* **PASSAGE SHOWN**:
>>>
We first met when he was at the Jewish Journal in LA and I was at the Baltimore Jewish Times, and he later wrote a story for us on a controversial rabbi in Venice Beach, who threatened to sue us for libel. But when our attorney met with David, he came away assuring us our story was solid because David had the notes and tapes to back up his writing.
He was always dependable, thoughtful and original, and that's why I sought out his writings on a variety of delicate topics after he moved to Israel and I had come to New York.
We had lunch on his visits once or twice, and he spoke warmly of his life and family in Israel.
I hope it is a comfort for his loved ones to know how much he was respected and appreciated.
May you know no more sorrow. 2005-07-26 18:55:19 °50 |
Dear Judith,
I met David only once or twice, but corresponded with him from time to time via e-mail about writing. As a writer, I was inspired by how successfully David followed the old adage: write what you know. I admired his talent and his ability to do again and again what the best writers can do: point out the details that only they notice, draw connections between those details that only they can make, and do so with just the right words, in just the right tone. (Not coincidentally, you have similar talent as an artist.) As a reader, one could feel David’s delight in the process. I recall the time he gave a reading at the Robertson Library; that delight palpable in the room.
Shawn and I pray that you, Hodya, Ephraim and Noa find much comfort in warm memories of David. May his memory be for a blessing. 2005-07-26 20:33:50 °51 |
There are so many nice memories I have of David. He had an amazing talent for listening to
me and others, contemplating at what was said, and then responding in a manner that would want
you to talk more to him and explore the subject.
One particular memory I have is a farewell meal
that we had in San Francisco, prior to his moving
to Ithaca and a Danforth Fellowship. Despite his
request that there be no giftsI just had to present
him with a carefully selected item. It was a small,used,faded Cornell pennant that became a
favorite item that apparently hung near his type-writer.
I suspect that he and Barney are taking walks up
there.
Jim 2005-07-27 00:00:39 °52 |
Judith and Family:
It was such a shock when Yehuda Goldman called us to say he was going to visit us in LA and mentioned that he had heard about David's condition, that was bad enough. We figured he had some time for treatment, and then the next day we get the shocking news. We are very sorry and saddened to hear about David's illness and untimely death.
<<<
* **LISTING**:
>>>
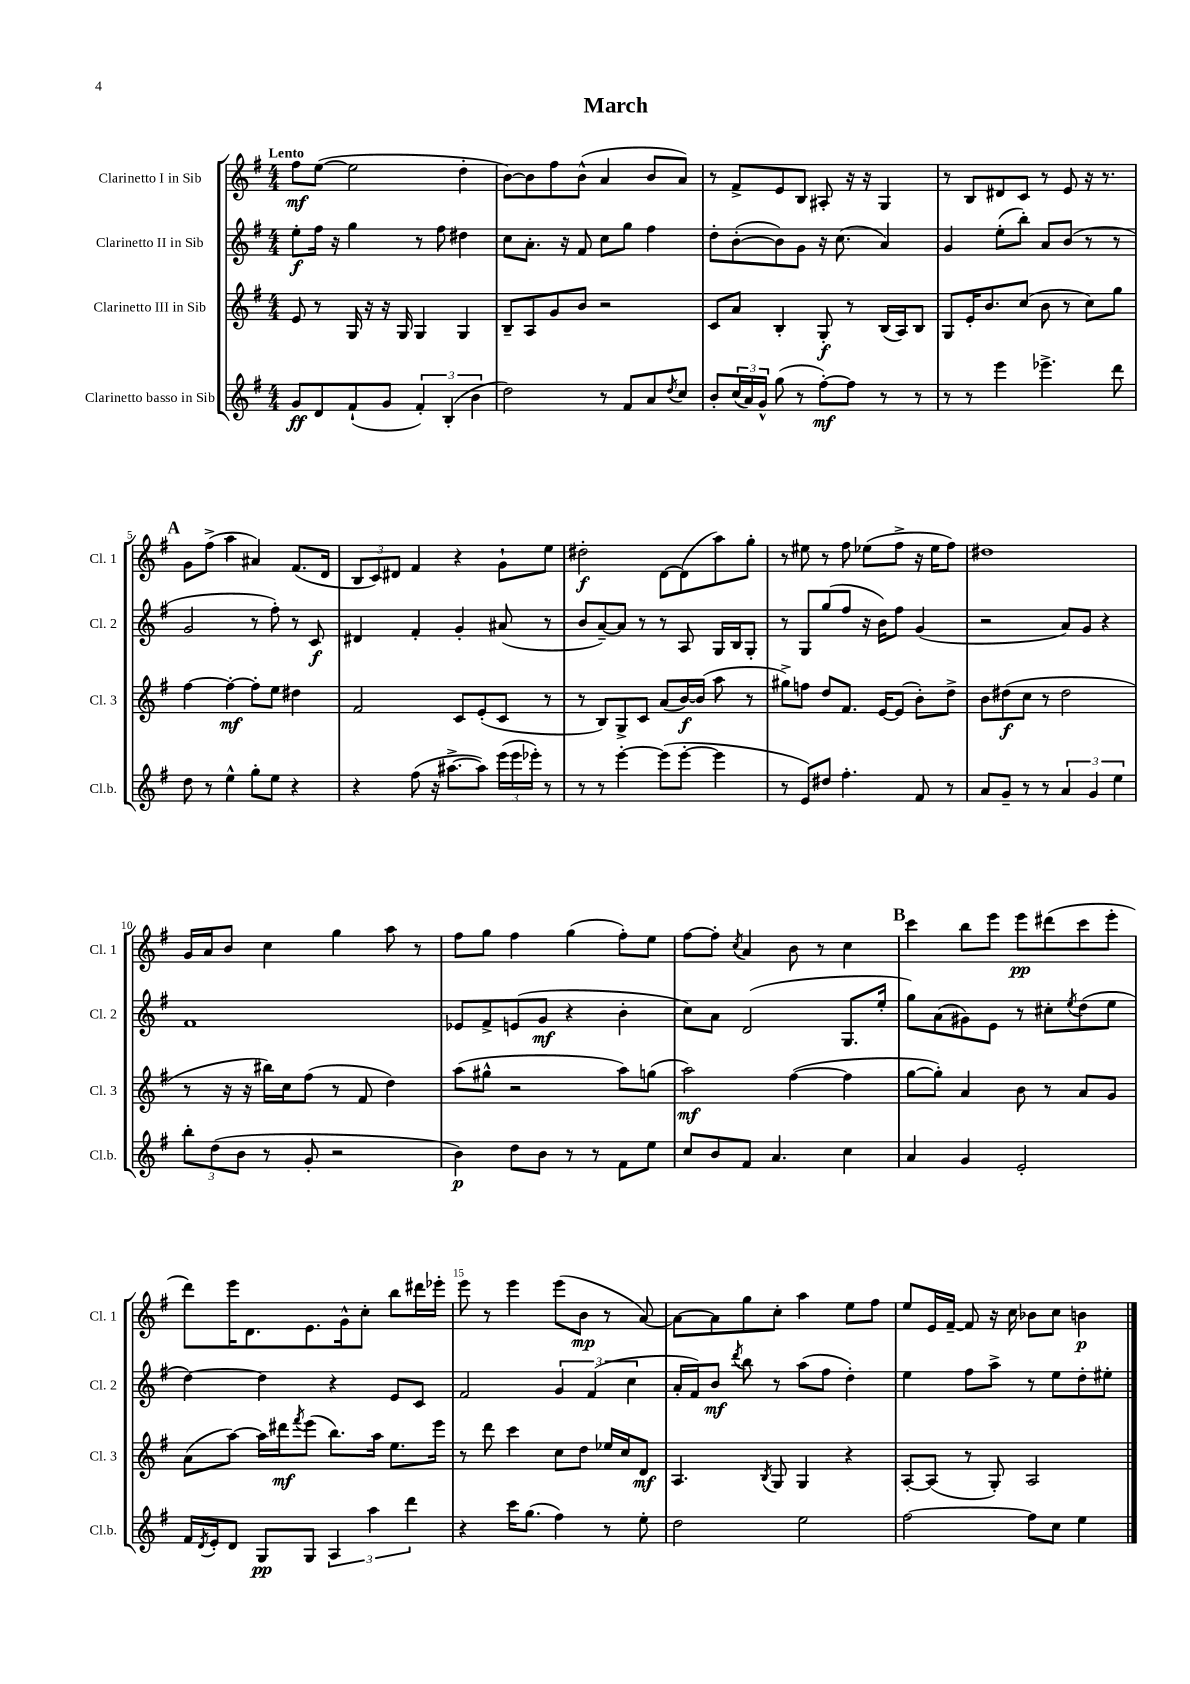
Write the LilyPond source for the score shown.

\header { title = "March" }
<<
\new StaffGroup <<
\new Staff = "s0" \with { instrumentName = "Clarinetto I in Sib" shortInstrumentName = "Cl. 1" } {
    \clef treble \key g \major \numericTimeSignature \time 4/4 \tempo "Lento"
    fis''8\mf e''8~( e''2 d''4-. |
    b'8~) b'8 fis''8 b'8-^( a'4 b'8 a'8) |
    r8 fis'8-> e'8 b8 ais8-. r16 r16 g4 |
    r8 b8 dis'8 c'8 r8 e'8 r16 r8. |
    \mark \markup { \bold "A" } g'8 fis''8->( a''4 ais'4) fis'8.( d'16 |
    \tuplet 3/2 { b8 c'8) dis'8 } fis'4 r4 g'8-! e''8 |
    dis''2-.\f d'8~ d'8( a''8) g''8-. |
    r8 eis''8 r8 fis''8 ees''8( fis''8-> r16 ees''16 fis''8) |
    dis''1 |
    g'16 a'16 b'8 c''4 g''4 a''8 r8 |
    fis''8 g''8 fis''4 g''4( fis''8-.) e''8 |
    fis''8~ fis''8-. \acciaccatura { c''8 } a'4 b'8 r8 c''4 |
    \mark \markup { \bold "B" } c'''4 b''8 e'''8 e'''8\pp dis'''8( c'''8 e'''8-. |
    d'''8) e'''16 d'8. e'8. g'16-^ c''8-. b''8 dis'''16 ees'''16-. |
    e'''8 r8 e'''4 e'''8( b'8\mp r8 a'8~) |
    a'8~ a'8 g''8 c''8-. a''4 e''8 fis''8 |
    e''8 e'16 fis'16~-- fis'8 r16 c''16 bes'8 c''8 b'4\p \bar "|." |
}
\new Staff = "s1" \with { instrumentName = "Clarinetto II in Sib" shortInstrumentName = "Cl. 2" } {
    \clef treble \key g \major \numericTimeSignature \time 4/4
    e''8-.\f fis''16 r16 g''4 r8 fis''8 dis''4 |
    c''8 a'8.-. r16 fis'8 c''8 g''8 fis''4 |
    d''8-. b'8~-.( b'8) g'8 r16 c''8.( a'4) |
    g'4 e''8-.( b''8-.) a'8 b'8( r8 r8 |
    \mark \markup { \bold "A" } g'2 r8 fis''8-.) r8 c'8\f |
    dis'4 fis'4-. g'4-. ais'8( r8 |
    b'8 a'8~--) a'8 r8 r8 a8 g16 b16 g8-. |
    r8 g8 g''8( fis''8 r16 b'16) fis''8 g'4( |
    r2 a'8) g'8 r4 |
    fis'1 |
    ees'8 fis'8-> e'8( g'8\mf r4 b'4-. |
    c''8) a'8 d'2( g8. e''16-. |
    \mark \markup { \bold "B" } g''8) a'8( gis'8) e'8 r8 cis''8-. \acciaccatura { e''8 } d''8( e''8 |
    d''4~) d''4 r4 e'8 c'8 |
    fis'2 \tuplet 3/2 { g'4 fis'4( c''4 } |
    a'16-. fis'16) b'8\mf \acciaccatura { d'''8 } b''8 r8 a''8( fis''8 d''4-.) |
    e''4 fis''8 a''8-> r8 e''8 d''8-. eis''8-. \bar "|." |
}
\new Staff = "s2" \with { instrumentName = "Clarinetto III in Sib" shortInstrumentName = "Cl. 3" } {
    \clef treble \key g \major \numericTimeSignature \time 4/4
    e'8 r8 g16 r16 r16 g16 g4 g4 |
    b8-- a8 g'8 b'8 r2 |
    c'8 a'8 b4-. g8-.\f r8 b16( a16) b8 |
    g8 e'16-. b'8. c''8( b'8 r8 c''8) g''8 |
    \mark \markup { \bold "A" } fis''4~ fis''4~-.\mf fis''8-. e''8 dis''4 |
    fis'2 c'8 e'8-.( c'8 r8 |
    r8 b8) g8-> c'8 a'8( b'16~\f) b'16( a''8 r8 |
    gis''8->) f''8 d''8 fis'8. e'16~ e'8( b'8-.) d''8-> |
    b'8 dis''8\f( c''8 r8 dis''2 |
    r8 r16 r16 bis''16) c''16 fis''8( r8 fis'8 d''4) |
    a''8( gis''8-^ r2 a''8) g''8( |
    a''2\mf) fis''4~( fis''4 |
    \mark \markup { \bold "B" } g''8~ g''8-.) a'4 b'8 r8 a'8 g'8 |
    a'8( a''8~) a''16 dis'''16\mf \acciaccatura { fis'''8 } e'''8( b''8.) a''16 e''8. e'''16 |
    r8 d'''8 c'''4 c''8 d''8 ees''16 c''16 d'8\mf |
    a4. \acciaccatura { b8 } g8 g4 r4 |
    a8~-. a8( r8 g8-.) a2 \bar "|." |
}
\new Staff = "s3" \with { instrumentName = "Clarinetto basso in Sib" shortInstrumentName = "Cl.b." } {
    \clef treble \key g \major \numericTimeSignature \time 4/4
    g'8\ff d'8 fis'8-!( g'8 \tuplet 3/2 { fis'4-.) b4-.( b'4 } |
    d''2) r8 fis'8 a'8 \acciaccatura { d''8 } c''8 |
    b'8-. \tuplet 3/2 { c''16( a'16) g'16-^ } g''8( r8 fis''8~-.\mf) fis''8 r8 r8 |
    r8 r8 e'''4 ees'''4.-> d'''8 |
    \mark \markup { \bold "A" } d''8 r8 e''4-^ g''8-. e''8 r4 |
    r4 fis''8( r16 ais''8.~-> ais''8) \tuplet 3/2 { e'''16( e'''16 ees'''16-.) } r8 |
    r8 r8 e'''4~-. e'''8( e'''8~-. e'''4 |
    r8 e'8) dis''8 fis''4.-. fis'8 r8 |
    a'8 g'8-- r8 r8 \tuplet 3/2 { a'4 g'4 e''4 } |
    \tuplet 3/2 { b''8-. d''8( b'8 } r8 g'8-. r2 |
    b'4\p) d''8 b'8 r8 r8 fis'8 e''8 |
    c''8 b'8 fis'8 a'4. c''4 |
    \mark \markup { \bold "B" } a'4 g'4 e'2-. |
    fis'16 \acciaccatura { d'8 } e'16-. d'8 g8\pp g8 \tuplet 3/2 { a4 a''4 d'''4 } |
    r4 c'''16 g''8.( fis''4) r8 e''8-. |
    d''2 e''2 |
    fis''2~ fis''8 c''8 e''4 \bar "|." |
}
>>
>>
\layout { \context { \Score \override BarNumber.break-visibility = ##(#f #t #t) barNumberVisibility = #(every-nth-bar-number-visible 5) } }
<<<
>>>
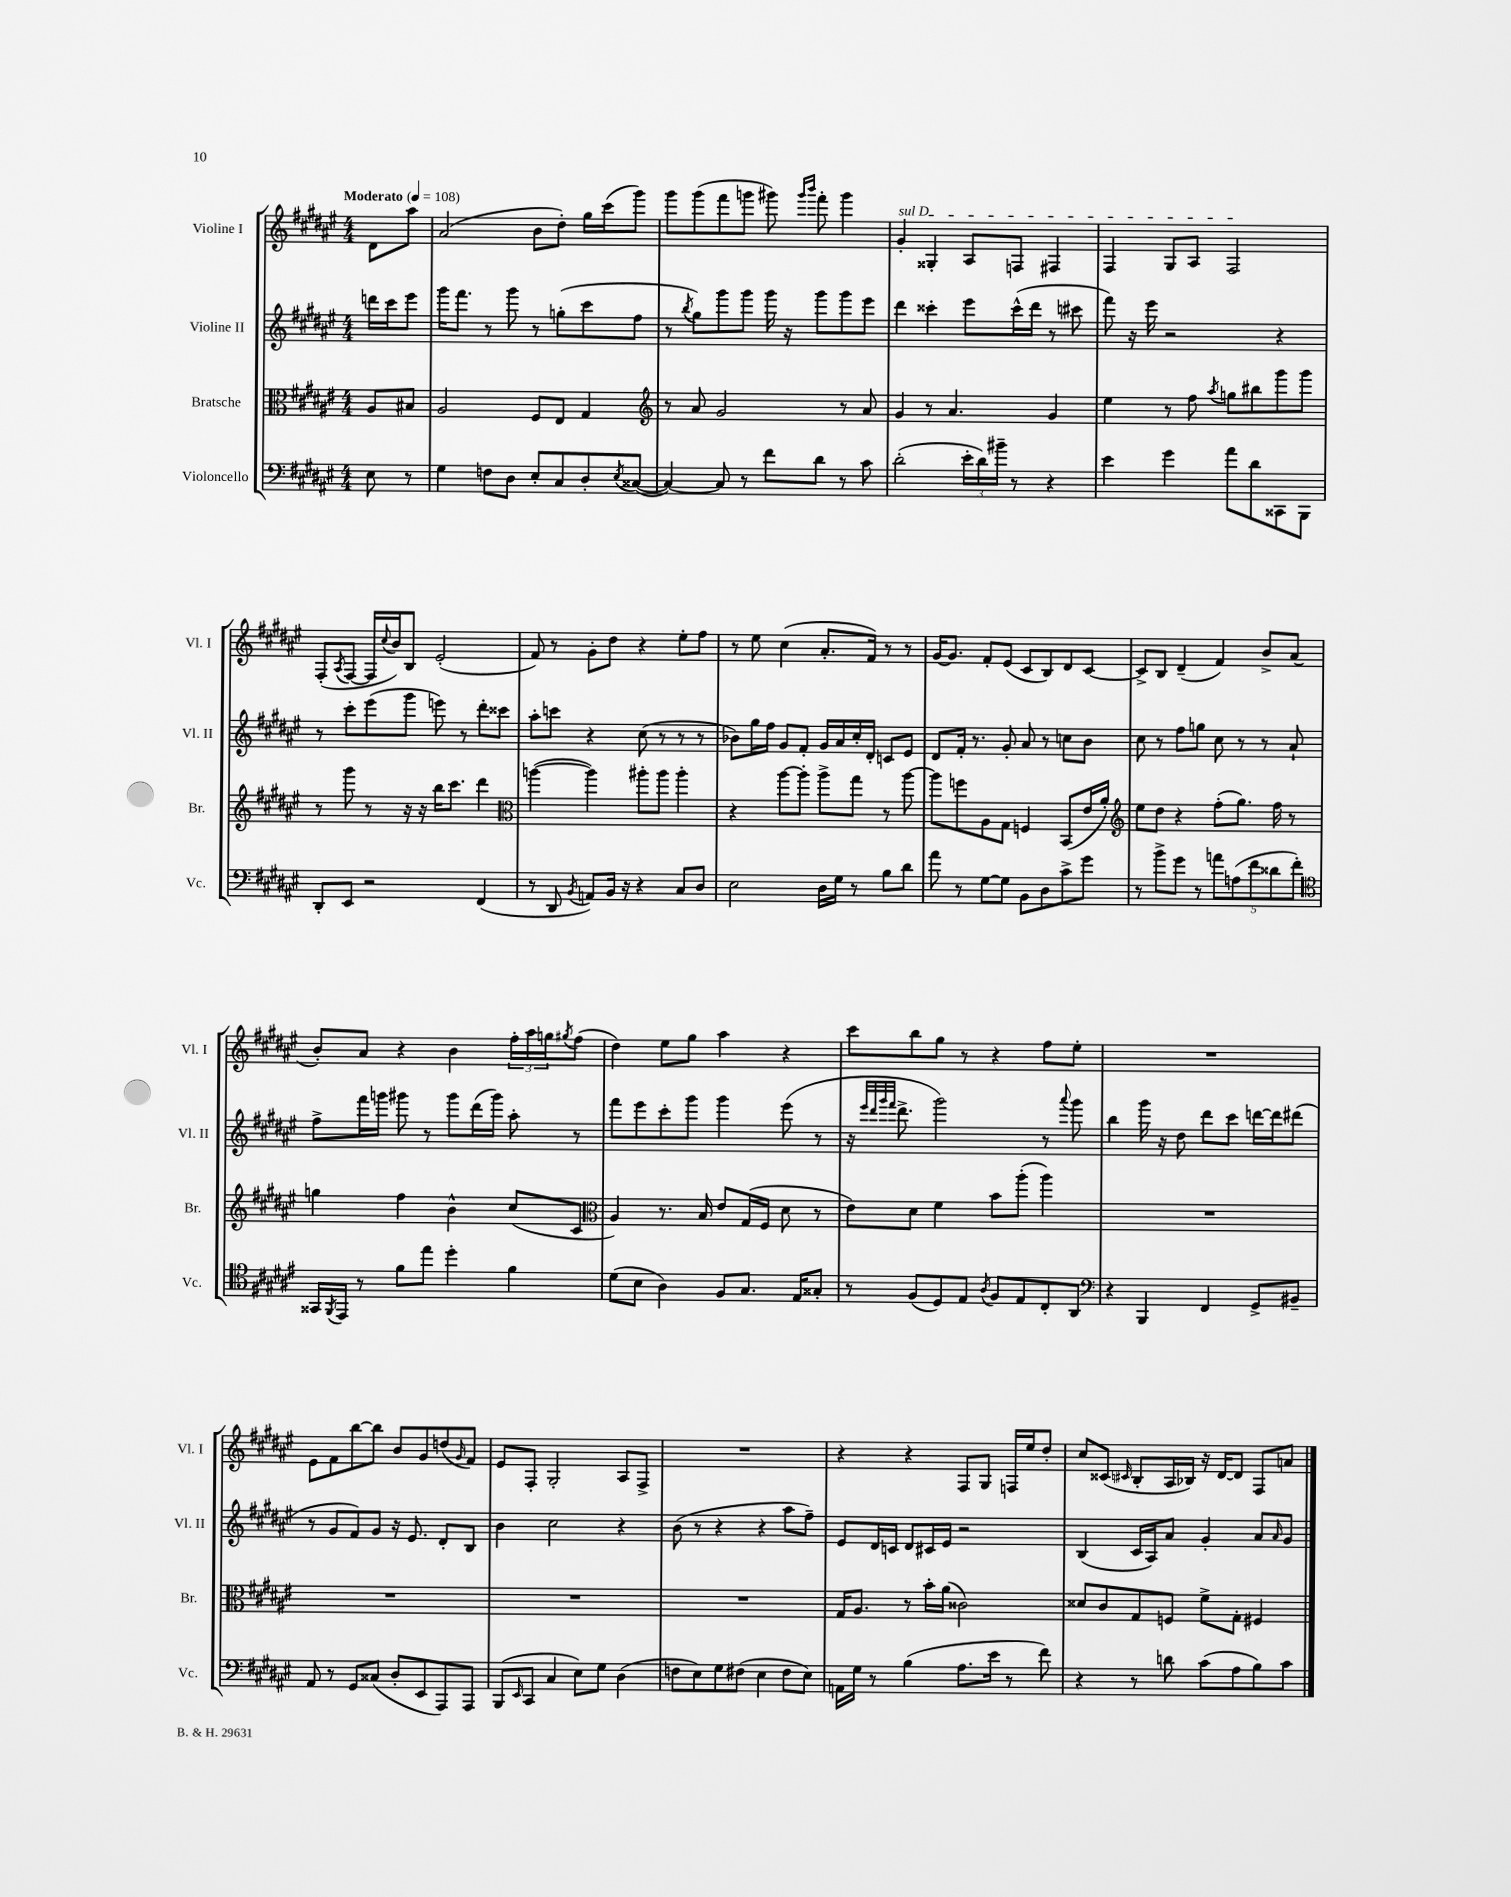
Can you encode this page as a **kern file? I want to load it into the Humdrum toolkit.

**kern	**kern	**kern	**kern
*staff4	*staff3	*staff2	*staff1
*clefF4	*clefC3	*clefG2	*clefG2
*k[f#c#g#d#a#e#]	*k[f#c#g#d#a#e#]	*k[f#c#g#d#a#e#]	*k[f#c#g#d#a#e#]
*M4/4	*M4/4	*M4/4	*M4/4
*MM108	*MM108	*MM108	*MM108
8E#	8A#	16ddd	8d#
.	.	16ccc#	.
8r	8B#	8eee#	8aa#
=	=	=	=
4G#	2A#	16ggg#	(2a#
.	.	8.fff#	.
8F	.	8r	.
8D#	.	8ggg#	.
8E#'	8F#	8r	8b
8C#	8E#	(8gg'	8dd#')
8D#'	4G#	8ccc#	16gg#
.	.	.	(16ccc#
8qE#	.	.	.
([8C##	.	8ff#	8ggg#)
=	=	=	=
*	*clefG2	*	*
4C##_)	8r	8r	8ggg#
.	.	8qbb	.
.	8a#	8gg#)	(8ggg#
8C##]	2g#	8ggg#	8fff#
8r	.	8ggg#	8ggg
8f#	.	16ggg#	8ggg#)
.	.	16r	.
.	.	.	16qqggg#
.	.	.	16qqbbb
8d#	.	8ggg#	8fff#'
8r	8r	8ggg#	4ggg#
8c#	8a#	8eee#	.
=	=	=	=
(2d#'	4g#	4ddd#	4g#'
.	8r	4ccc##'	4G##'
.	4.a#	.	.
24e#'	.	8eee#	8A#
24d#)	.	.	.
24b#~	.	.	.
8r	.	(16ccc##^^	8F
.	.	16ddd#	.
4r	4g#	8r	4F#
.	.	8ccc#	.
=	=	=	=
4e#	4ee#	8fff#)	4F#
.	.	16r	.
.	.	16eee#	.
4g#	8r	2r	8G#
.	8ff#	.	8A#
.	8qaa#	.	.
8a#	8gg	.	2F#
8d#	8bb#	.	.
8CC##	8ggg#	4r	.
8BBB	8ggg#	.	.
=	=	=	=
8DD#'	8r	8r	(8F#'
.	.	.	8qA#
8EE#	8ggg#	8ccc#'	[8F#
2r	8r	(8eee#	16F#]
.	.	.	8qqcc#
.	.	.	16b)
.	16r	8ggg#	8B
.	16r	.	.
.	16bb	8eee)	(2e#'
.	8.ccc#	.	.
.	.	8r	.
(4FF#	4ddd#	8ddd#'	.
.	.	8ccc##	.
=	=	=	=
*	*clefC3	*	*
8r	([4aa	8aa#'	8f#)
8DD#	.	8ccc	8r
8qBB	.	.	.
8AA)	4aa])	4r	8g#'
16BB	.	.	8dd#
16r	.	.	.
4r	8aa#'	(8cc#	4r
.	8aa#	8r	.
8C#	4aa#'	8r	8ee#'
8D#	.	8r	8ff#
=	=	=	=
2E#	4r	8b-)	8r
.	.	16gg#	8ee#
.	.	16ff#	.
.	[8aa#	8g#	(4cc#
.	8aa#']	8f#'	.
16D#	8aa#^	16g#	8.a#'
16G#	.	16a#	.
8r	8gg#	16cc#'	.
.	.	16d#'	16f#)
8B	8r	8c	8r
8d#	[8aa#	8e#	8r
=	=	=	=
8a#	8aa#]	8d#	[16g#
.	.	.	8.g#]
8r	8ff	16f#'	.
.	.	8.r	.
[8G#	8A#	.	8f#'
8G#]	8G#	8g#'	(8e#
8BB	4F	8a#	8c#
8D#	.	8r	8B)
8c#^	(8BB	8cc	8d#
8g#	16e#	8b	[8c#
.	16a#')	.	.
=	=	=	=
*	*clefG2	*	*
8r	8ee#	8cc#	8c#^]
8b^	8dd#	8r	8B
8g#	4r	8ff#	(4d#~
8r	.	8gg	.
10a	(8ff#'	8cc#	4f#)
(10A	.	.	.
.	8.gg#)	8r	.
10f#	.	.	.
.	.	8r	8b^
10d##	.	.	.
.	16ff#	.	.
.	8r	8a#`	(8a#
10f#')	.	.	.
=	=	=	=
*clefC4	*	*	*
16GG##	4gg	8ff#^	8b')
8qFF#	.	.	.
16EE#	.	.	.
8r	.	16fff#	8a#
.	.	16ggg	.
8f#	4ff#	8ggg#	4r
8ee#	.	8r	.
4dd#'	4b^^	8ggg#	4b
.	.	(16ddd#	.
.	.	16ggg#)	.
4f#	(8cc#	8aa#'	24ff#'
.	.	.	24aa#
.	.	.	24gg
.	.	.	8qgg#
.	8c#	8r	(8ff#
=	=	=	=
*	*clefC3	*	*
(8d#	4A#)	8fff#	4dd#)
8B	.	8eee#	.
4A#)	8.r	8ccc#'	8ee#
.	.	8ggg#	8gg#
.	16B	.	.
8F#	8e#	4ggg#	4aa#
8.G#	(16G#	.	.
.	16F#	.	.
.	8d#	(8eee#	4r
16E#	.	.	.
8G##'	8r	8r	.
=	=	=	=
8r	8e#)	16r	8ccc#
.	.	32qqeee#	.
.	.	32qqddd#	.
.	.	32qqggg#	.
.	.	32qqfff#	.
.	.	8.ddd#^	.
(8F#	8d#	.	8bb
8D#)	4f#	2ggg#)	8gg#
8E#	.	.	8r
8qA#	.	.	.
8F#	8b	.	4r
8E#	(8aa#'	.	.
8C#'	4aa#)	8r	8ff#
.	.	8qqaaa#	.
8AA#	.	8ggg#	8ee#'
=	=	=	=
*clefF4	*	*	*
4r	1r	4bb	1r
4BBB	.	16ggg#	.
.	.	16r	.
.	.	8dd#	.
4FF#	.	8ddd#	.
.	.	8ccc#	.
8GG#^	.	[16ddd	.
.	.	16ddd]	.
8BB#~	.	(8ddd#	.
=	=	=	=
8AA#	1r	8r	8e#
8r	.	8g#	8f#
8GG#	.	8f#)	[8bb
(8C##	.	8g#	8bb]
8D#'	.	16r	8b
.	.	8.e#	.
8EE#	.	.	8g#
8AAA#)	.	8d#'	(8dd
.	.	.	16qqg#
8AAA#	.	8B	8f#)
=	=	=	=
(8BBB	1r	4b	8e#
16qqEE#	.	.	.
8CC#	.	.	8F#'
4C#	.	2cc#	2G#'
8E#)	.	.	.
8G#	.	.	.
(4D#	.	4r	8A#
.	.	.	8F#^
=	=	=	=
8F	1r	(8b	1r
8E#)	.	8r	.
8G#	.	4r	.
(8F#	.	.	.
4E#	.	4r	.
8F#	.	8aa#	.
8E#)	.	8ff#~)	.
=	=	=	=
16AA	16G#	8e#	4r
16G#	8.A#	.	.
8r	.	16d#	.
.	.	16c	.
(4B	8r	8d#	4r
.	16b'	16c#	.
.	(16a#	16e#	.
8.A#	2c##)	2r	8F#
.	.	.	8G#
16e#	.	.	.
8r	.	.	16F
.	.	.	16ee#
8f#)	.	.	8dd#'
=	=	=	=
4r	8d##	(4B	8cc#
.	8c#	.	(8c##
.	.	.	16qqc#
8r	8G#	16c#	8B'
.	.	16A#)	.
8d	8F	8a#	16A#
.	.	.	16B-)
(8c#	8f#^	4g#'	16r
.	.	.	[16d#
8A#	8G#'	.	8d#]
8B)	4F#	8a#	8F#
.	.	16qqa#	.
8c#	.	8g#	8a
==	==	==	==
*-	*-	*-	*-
<<<
* **PROBLEMS TO WORK ON**:
**a.** Answer these questions about the condolence messages, one per line:
(i) Where was the writer of the first message working when first meeting David?
(ii) Where did David once give a reading, according to the message that begins "Dear Judith"?
(iii) What item was given to David at the farewell meal in San Francisco?
**b.** In the condolence messages, replace "lunch" with "dinner" and write out the part starting with "He was always" and going on through "family in Israel.".
The lines placed after the text are separate material and have no connection to it.

* **WRITTEN ANSWERS**:
**a.**
(i) At the Baltimore Jewish Times.
(ii) At the Robertson Library.
(iii) A small, used, faded Cornell pennant.

**b.**
He was always dependable, thoughtful and original, and that's why I sought out his writings on a variety of delicate topics after he moved to Israel and I had come to New York.
We had dinner on his visits once or twice, and he spoke warmly of his life and family in Israel.